Dataset extract
______

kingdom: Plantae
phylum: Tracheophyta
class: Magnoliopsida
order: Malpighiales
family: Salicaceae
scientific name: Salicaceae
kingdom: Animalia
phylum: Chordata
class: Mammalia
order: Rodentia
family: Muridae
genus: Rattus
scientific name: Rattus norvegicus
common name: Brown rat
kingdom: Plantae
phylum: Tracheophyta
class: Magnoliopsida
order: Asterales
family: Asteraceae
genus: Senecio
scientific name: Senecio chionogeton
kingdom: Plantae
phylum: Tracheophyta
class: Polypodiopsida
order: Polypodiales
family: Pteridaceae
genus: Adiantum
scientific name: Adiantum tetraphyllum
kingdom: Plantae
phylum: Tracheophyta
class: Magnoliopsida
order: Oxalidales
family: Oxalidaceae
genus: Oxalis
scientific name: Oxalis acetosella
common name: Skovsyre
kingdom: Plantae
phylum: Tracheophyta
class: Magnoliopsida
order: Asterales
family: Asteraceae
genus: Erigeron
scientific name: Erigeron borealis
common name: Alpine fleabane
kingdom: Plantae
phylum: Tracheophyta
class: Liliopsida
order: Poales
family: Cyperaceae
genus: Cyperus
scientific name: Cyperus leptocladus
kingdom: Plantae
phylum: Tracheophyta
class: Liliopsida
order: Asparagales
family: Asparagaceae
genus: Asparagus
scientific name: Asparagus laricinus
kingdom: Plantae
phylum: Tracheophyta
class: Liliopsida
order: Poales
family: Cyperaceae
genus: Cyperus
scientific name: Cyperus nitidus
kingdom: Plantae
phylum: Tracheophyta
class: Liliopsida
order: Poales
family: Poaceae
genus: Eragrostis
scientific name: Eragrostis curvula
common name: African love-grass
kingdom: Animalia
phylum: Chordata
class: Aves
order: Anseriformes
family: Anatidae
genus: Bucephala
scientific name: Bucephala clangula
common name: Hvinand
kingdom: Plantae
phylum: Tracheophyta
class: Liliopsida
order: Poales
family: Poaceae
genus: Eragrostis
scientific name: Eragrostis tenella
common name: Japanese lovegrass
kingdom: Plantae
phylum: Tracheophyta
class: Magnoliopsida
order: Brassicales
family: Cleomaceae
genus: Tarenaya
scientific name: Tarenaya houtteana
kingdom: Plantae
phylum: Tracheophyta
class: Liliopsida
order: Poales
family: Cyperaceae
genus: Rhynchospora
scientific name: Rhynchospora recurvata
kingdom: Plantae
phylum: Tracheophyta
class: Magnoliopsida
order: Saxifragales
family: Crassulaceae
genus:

______

Task prompt
Extract every one of the lines above word for word, leaving each one unchanged.

Correct result
kingdom: Plantae
phylum: Tracheophyta
class: Magnoliopsida
order: Malpighiales
family: Salicaceae
scientific name: Salicaceae
kingdom: Animalia
phylum: Chordata
class: Mammalia
order: Rodentia
family: Muridae
genus: Rattus
scientific name: Rattus norvegicus
common name: Brown rat
kingdom: Plantae
phylum: Tracheophyta
class: Magnoliopsida
order: Asterales
family: Asteraceae
genus: Senecio
scientific name: Senecio chionogeton
kingdom: Plantae
phylum: Tracheophyta
class: Polypodiopsida
order: Polypodiales
family: Pteridaceae
genus: Adiantum
scientific name: Adiantum tetraphyllum
kingdom: Plantae
phylum: Tracheophyta
class: Magnoliopsida
order: Oxalidales
family: Oxalidaceae
genus: Oxalis
scientific name: Oxalis acetosella
common name: Skovsyre
kingdom: Plantae
phylum: Tracheophyta
class: Magnoliopsida
order: Asterales
family: Asteraceae
genus: Erigeron
scientific name: Erigeron borealis
common name: Alpine fleabane
kingdom: Plantae
phylum: Tracheophyta
class: Liliopsida
order: Poales
family: Cyperaceae
genus: Cyperus
scientific name: Cyperus leptocladus
kingdom: Plantae
phylum: Tracheophyta
class: Liliopsida
order: Asparagales
family: Asparagaceae
genus: Asparagus
scientific name: Asparagus laricinus
kingdom: Plantae
phylum: Tracheophyta
class: Liliopsida
order: Poales
family: Cyperaceae
genus: Cyperus
scientific name: Cyperus nitidus
kingdom: Plantae
phylum: Tracheophyta
class: Liliopsida
order: Poales
family: Poaceae
genus: Eragrostis
scientific name: Eragrostis curvula
common name: African love-grass
kingdom: Animalia
phylum: Chordata
class: Aves
order: Anseriformes
family: Anatidae
genus: Bucephala
scientific name: Bucephala clangula
common name: Hvinand
kingdom: Plantae
phylum: Tracheophyta
class: Liliopsida
order: Poales
family: Poaceae
genus: Eragrostis
scientific name: Eragrostis tenella
common name: Japanese lovegrass
kingdom: Plantae
phylum: Tracheophyta
class: Magnoliopsida
order: Brassicales
family: Cleomaceae
genus: Tarenaya
scientific name: Tarenaya houtteana
kingdom: Plantae
phylum: Tracheophyta
class: Liliopsida
order: Poales
family: Cyperaceae
genus: Rhynchospora
scientific name: Rhynchospora recurvata
kingdom: Plantae
phylum: Tracheophyta
class: Magnoliopsida
order: Saxifragales
family: Crassulaceae
genus:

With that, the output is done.